Il dardo di Eros ha trafitto il mio petto

sprizzando quel fiotto purpureo sulla sterile terra;

questo mattino sia desiderio immaturo

nei cimiteri scordati rinasca un rosso bocciolo

 

è letto di caduche foglie tinte d’autunno

lo scrigno virtuoso al tenero seme

che tanto aspirò l’illuminante sapienza.

 

L’amore è… semplice amore

 

*

Eutanasia

Eutanasia

 

L’ellenico nome appar simil di donna

 

è armonioso nella pronuncia, eutanasia

 

dolce morte, buona morte, sonno del non risveglio

 

statua dolente dell’asettico giaciglio

 

eternamente legata all’innaturale nutrimento

 

dinnanzi a sguardi pietosi

 

che celano bugiardi l’angoscia

 

allontanando il dolore del fatale domani

 

maschere grottesche di un penoso carnevale,

 

l’estraneo vivere spuntato d’allegria

 

e non serve sibilla per conoscere il futuro

 

Sono morto!!

 

 

 

*

ho deciso che...

 

Ho deciso che…

 

Ho deciso che non perirò

come il fiore di campo

al desio della torrida estate

né l’astuta faina mi sarà carnefice

nell’oro del grano

nemmeno la folgore squarcerà

il tronco contorto.

Trapasserò d’eroe

dal capo cinto d’alloro

sfidando il flutto letale

appassionato di vita,

l’anima resa immortale.

 

*

fatale menzogna

 

Fatale menzogna

Intagliato da un ramo d’ulivo

quel piolo nodoso ho infisso profondo

fin nel centro del cuore

ove s’incontrano fiumi e maree,

 

lì termina la rotazione del mondo;

le certezze son solo dolorosa memoria.

 

Eri il mio premio alla vita, l’uccelletto gioioso

il menestrello dell’alba gitana    

 

con passo incerto al mattino discendevi le scale

la manina a mò di vedetta a proteggerne l’occhi

( ancora sperduti nell’oceano dei sogni)

dal vello gaio e dorato che ti copriva di luce

 

spesso il buongiorno cadeva nel vuoto

(miraggio stupendo sparivi diritta nel bagno)

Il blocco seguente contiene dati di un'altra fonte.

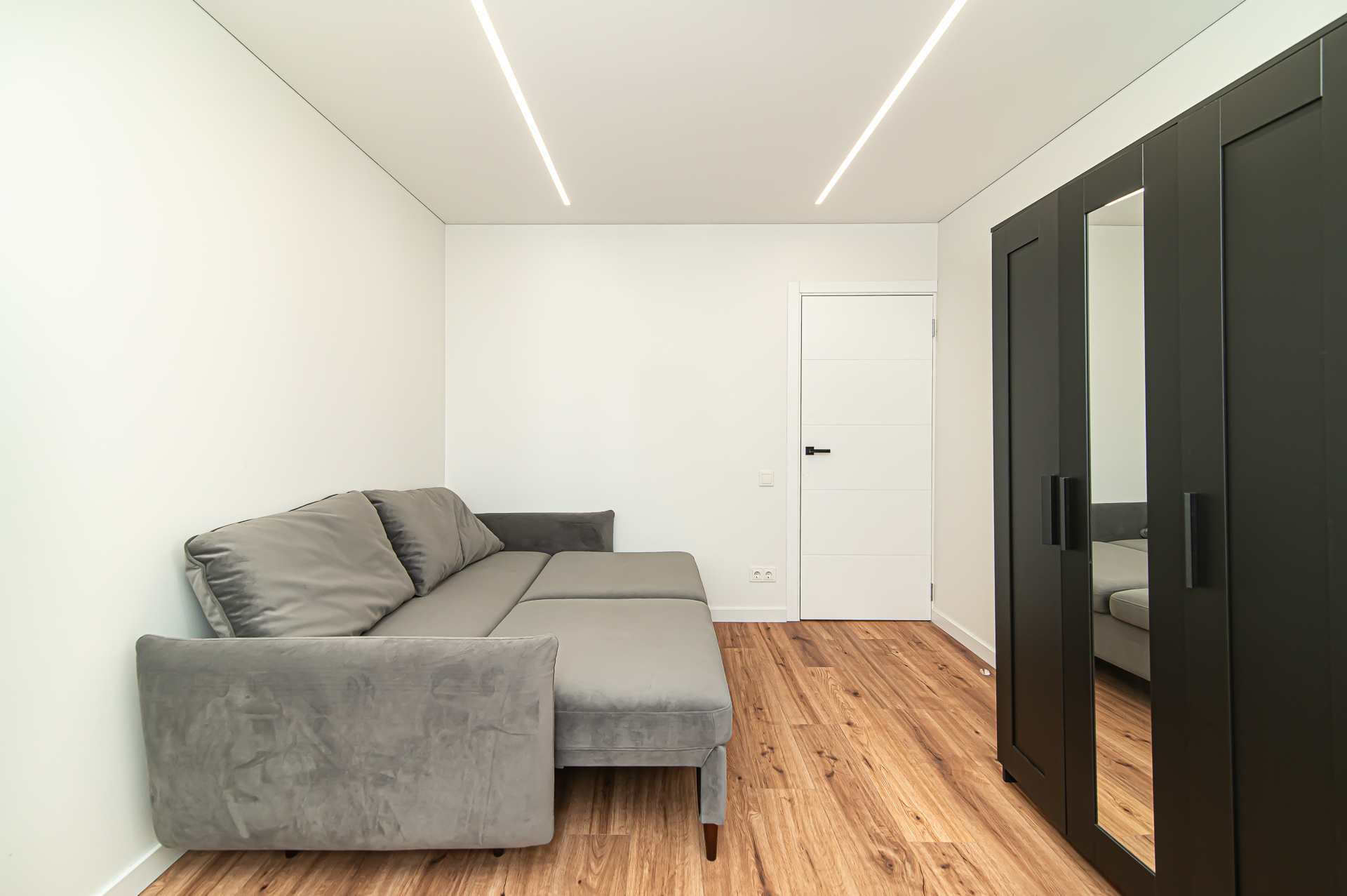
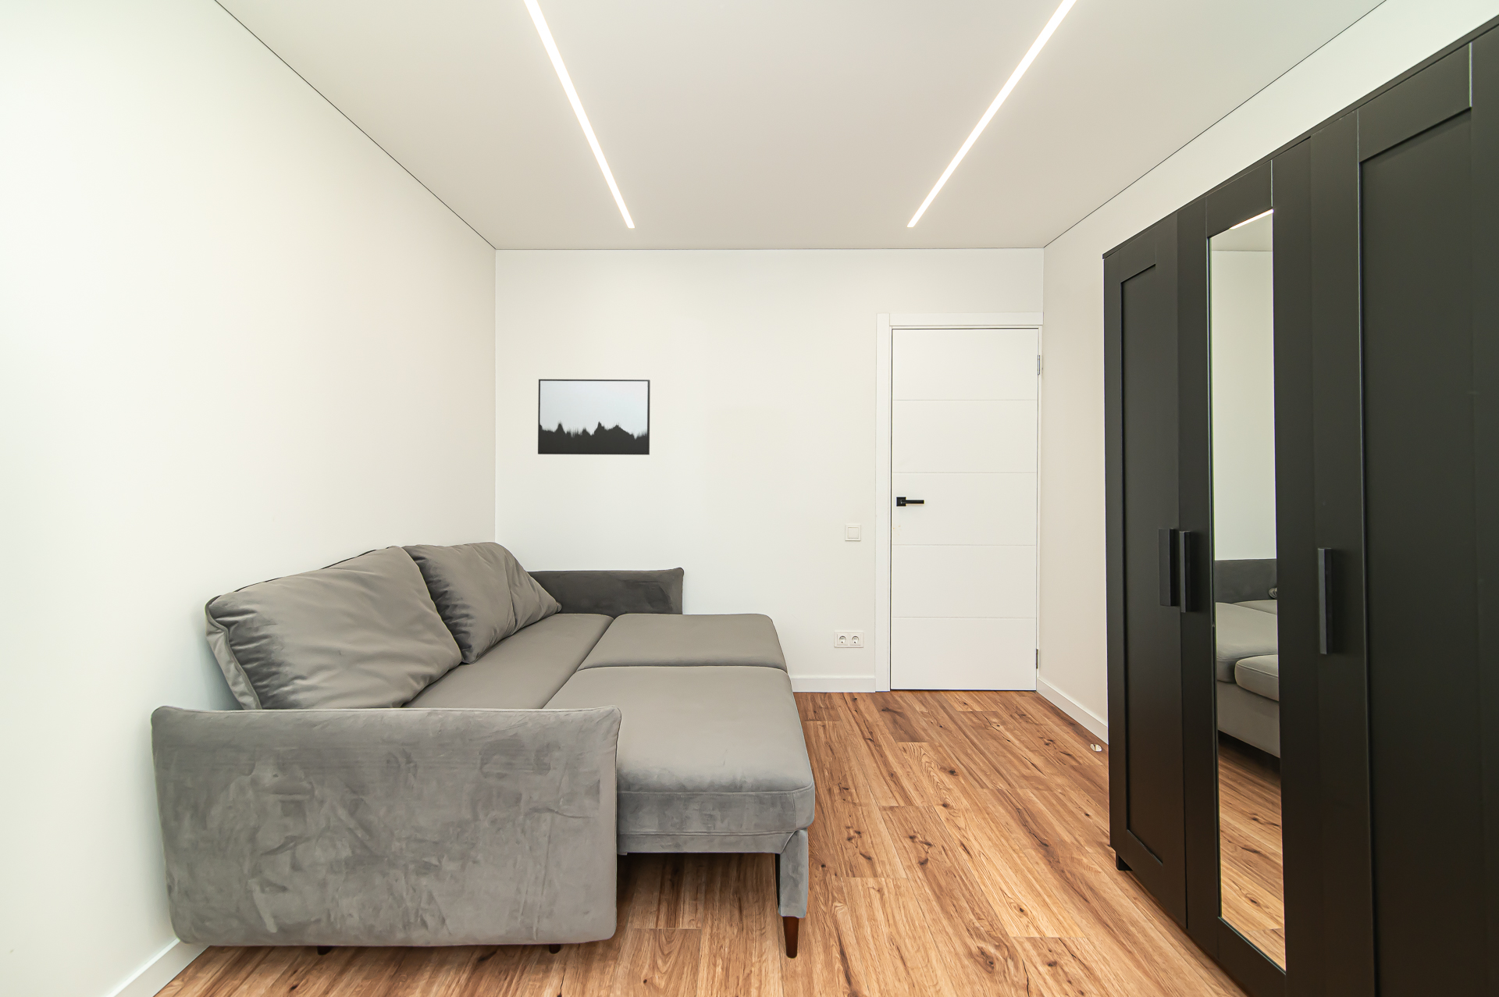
+ wall art [538,378,651,456]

non capivo se fossi donna o bambina.

 

Amavo l’allegro disordine 

il tardivo sollazzo a cui ti inducevi, sempre,

ed io ribollivo da vecchia teiera

mi quietava un sorriso, pagliuzze dorate riempivano il cuore.

 

Il tuo corpo tornito, mirabile opera,

per ogni singola curva, ogni delizioso incavo

gli occhi chiudevo a fermare il piacere;

 

quel dì ricordi? vestita di fiori, giallo e d’azzurro

dissi sei la mia primavera, l’infinita colorata stagione.

 

Irriverenti, scostumati occhieggiavano lame lucenti

dai rami del  pruno selvatico

profanandoti in trasparenze divine

 

“si sa  malizia è nome di donna

trascende le armi dell’uomo imperioso

piegato al volere del turbine irideo”

 

la bruciante passione guidò le mie braccia

a sollevarti da farfalla impaziente

prodiga di allegre proteste che il desiderio acuivano.

 

Fu talamo addobbato di sete preziose il tavolo in cucina

(il letto lontano, posto agli antipodi)

aromi di spezie attizzavano il rogo dei sensi;

 

carezzavo i polpacci le tremule cosce le turgide natiche

soffermandomi spudorato a godere dell’ansimo

dell’estatico istante che toglie la volontà di fuggire…

 

breve volo che brucia le dita

nelle vene ora scorre impetuosa l’ira infernale.

 

Silfide amara, svanita nel miraggio insidioso

nella fatua menzogna di boschi inconclusi

“le mie braccia ora son nude”.

 

Dio pregai non ti portasse lontano da me

dopo, solo imprecai quel Dio sordo e crudele.